Hi, has anyone else had problems with the new issue Caxton card?

The new card I have is accepted in one fuel station, refused in another, accepted in one supermarket, refused in another and on it goes.

I have contacted Caxton and this is the reply they gave me, 

Hi Rosemary, are you aware that there are limits on your Caxton Card?

following are the limits that I have definitely not exceeded. 


Number of ATM Withdrawals/Cash Transactions Allowed per 24hr Period 2 2 2

Maximum Value of ATM Withdrawals/Cash Transactions Allowed per 24hr Period
£300.00
€ 500.00
$750.00

Number of P.O.S/Purchases Allowed in 4 Days 50 50 50

Maximum Value of P.O.S/Purchases Allowed in 4 Days
£15,000.00
€ 18,000.00
$30,000.00

Number of ATM Withdrawals/Cash Transactions Allowed in 4 Days
5 5 5

Maximum Value of ATM Withdrawals/Cash Transactions Allowed in 4 Days
£1,200.00
€ 2,000.00
$3,000.00

Maximum Value of Single ATM Withdrawal/Cash Transaction
£300.00
€ 500.00
$750.00

Even if you do reach your withdrawal limits, you can still use your card to make purchases over the counter.

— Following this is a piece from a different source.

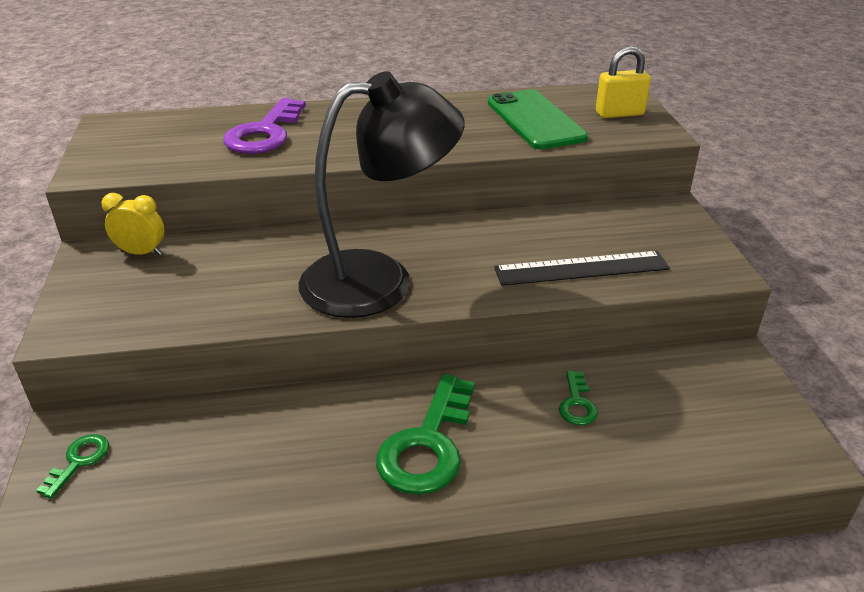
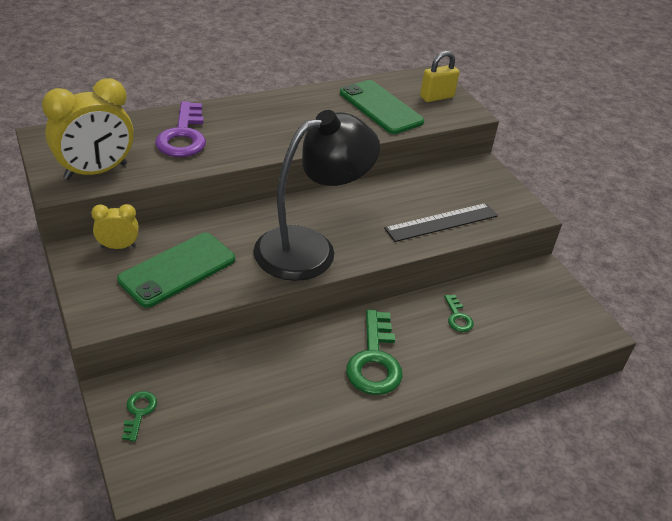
camera: 20 degrees left, 5 degrees up
(138, 161) = (96, 171): none -> yellow clock
(195, 286) = (177, 269): none -> green phone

I CANNOT make purchases from some supermarkets/shops/garages 

Does this make sense to anyone? Sorry about the display, but I copied it from Caxtons' reply, and it won't fit this format.

Rosemary


----------



## iconnor (Nov 27, 2007)

I've only ever had a problem using mine at Peages. It never works at them.


----------



## inkey-2008 (May 24, 2008)

France can be a nightmare with cards, some places okay but some wont take them. Better now than a few years ago.

Andy


----------



## Vinnythehat (Dec 11, 2007)

We have used our card all over France, Belgium, Netherlands and Germany earlier this year and it was accepted at most places, but like yourselves, it didn't work at a few(supermarkets, campsites etc.) for no obvious reason !
Vinny & Sue.


----------



## tonyt (May 25, 2005)

My, usually reliable, card was declined at a SuperU gas station yesterday and then accepted at the SuperU supermarket check-out 10 minutes later.


----------



## brynric (Oct 17, 2009)

Mine recently didn't work at a Lidl in Italy. They didn't accept any Visa card. In fact the only cards they would accept we're Maestro. We had a full trolley of shopping we couldn't pay for and a great deal of embarrassment as we left the shop.


----------



## Philippft (Feb 16, 2008)

Only problem I have is at unmanned petrol stations. The card is not accepted and Caxton confirmed this is correct and unlikely to change in the future..


----------